= INSTRUCTIONS =
[A] According to the passage on KQL queries, why might activity such as Azure AD Privileged Identity Management use or adding a service principal deserve special attention when it happens on a weekend or after hours? Answer in one to three sentences.
[B] Name every function called in the sign-in query in the passage on KQL queries.

= PASSAGE FOR REVIEW =
★ ★ ★ ★ ★

This query will find any device that hasn’t send a security event log in over 60 minutes in the last day. Maybe the machine is offline, or there are network issues? Worth checking out either way.

We can use that same concept to find all kinds of things. How about user accounts no longer signing in? That is also something that is no longer occurring. This time though, it isn’t really an ‘alert’. It is great way to clean up user accounts though.

SigninLogs
| where TimeGenerated > ago (365d)
| where ResultType == 0
| where isnotempty(UserType)
| summarize arg_max(TimeGenerated, *) by UserPrincipalName
| where TimeGenerated < ago(60d)
| summarize
    ['Inactive Account List']=make_set(UserPrincipalName),
    ['Count of Inactive Accounts']=dcount(UserPrincipalName)
    by UserType, Month=startofmonth(TimeGenerated)
| sort by Month desc, UserType asc

We can find all our user accounts, both members and guests, that haven’t signed in for more than 60 days. We can also retrieve the last month they last accessed our tenant.

Look for when things occur at strange times

KQL is amazing at dealing with time data. We can include any kind of logic into our queries to detect only during certain times. Or on certain days. Or a combination of both. An event that happens over a weekend of outside of working hours perhaps requires a faster response. A couple of good examples this are Azure AD Privileged Identity Management and adding a service principal to Azure AD. Maybe Monday to Friday, during business hours these activities are pretty normal. Outside of that though? We can tell KQL to focus on those times.

★ ★ ★ ★ ★

[Collected data]
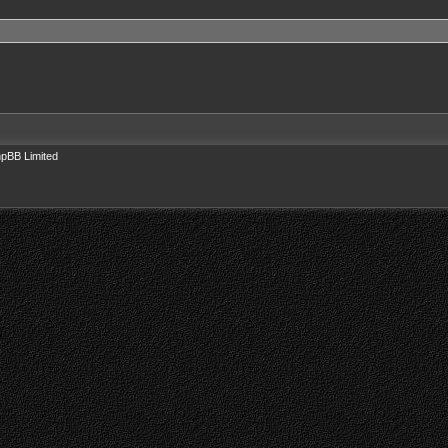
pBB Limited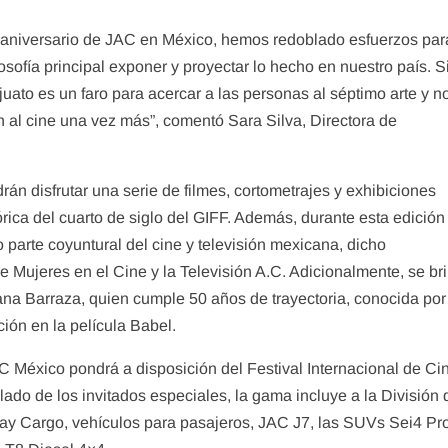
o aniversario de JAC en México, hemos redoblado esfuerzos par
sofía principal exponer y proyectar lo hecho en nuestro país. S
uato es un faro para acercar a las personas al séptimo arte y n
ón al cine una vez más”, comentó Sara Silva, Directora de
drán disfrutar una serie de filmes, cortometrajes y exhibiciones
rica del cuarto de siglo del GIFF. Además, durante esta edición
 parte coyuntural del cine y televisión mexicana, dicho
e Mujeres en el Cine y la Televisión A.C. Adicionalmente, se br
ana Barraza, quien cumple 50 años de trayectoria, conocida por
ión en la película Babel.
C México pondrá a disposición del Festival Internacional de Ci
slado de los invitados especiales, la gama incluye a la División 
ay Cargo, vehículos para pasajeros, JAC J7, las SUVs Sei4 Pr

★ ★ ★ ★ ★

= ANSWERS TO THE EXERCISE =
[A] These activities may be fairly normal Monday to Friday during business hours. An event that happens over a weekend or outside working hours perhaps requires a faster response, so KQL can be told to focus on those times.

[B] ago, isnotempty, arg_max, make_set, dcount, startofmonth